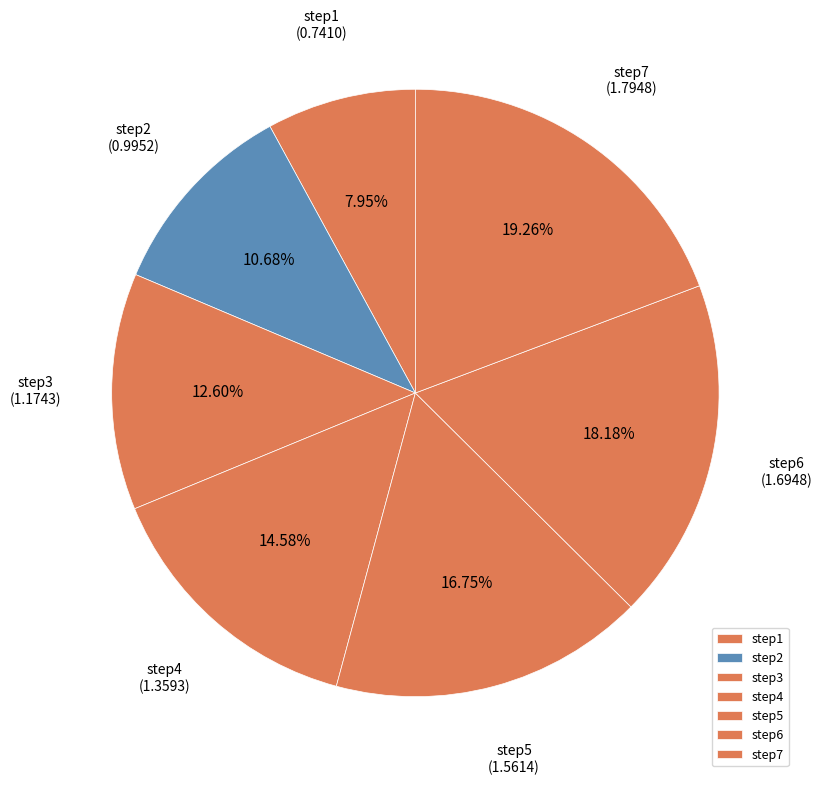

How many slices are in this pie chart?

7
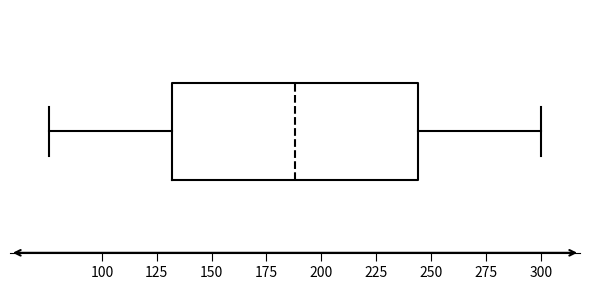

Transcribe this box plot: give where the median line is, the range the box spans, and where the two whiskers end, as read against the x-axis. The values are not printed on the chart, so give them approximately, as read against the axis.

median 190, box 130 to 245, whiskers 75 to 300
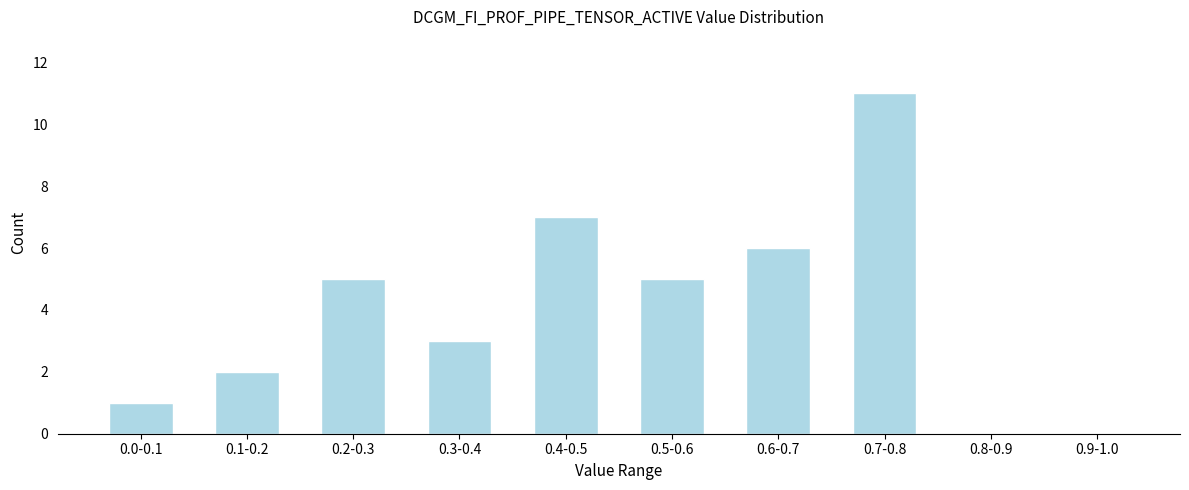

Reading right to left, what are all the values shown in this chart?

0.9-1.0=0	0.8-0.9=0	0.7-0.8=11	0.6-0.7=6	0.5-0.6=5	0.4-0.5=7	0.3-0.4=3	0.2-0.3=5	0.1-0.2=2	0.0-0.1=1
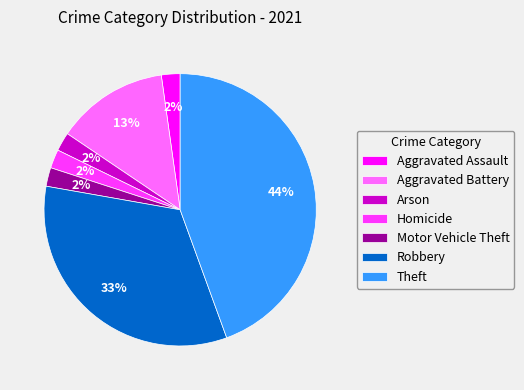

How many slices are in this pie chart?

7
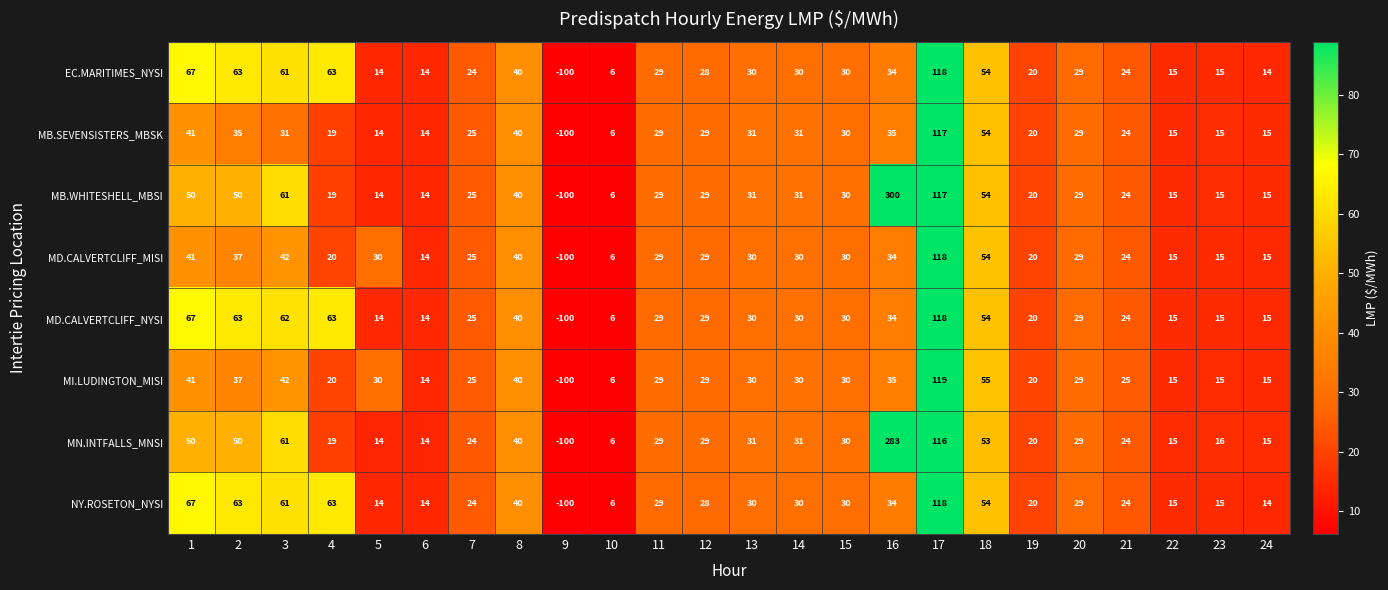

Read the MD.CALVERTCLIFF_NYSI value at 6, to the nearest 10.

10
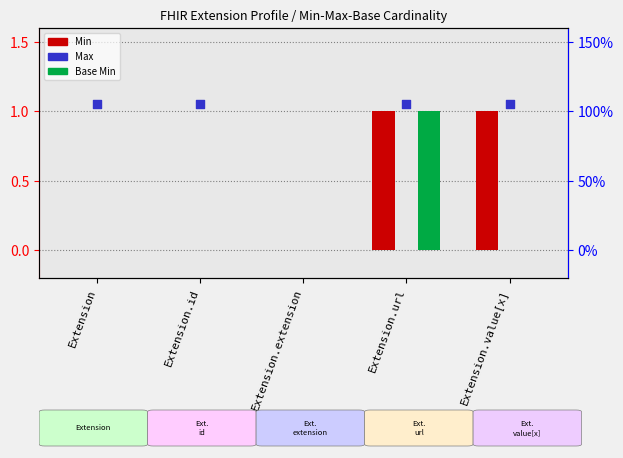

At which category is the sum across all series the highest?

Extension.url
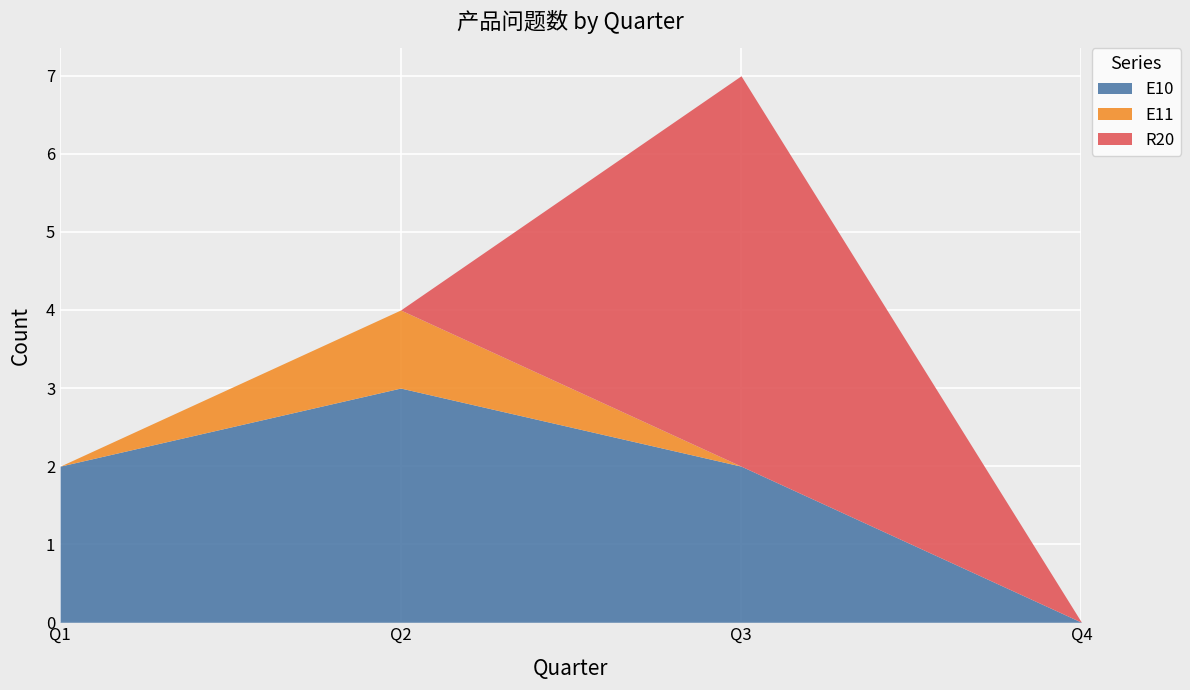

The value of R20 at Q2 is -2. True or false?

False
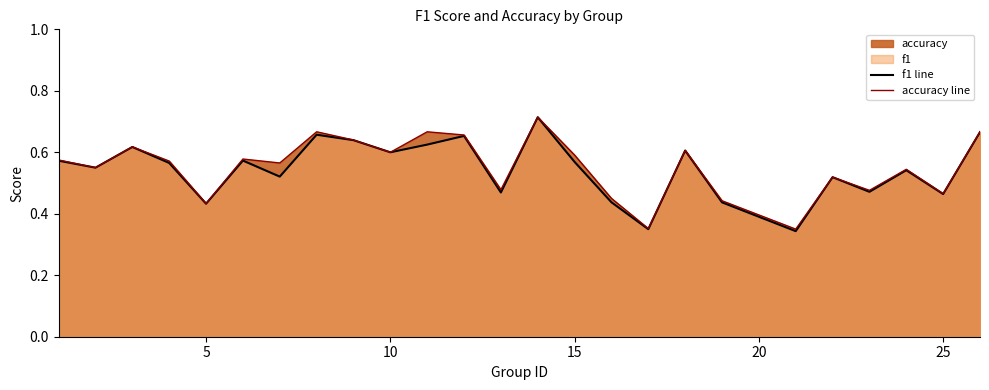

How many lines are shown in the chart?

2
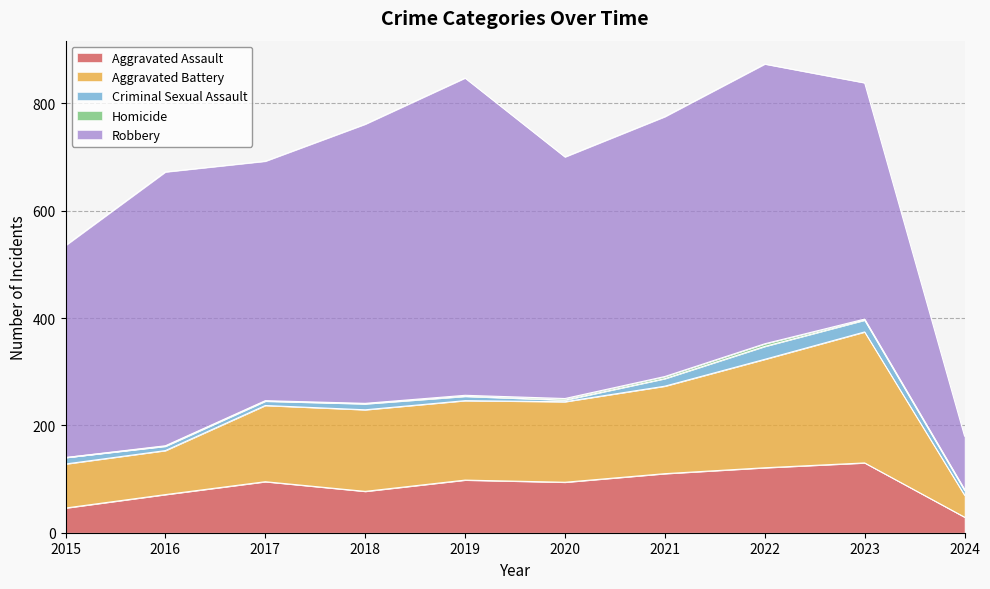

What is the difference between the maximum and minimum values in the Aggravated Assault series?

101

* WHAT TO PRODUCE:
Reproduce every line of the records above verbatim, leaving out the pictures.

* RESPONSE BELOW:
How many slices are in this pie chart?

7

Transcribe this box plot: give where the median line is, the range the box spans, and where the two whiskers end, as read against the x-axis. The values are not printed on the chart, so give them approximately, as read against the axis.

median 190, box 130 to 245, whiskers 75 to 300

Reading right to left, what are all the values shown in this chart?

0.9-1.0=0	0.8-0.9=0	0.7-0.8=11	0.6-0.7=6	0.5-0.6=5	0.4-0.5=7	0.3-0.4=3	0.2-0.3=5	0.1-0.2=2	0.0-0.1=1

How many slices are in this pie chart?

7

Read the MD.CALVERTCLIFF_NYSI value at 6, to the nearest 10.

10

At which category is the sum across all series the highest?

Extension.url

The value of R20 at Q2 is -2. True or false?

False

How many lines are shown in the chart?

2

What is the difference between the maximum and minimum values in the Aggravated Assault series?

101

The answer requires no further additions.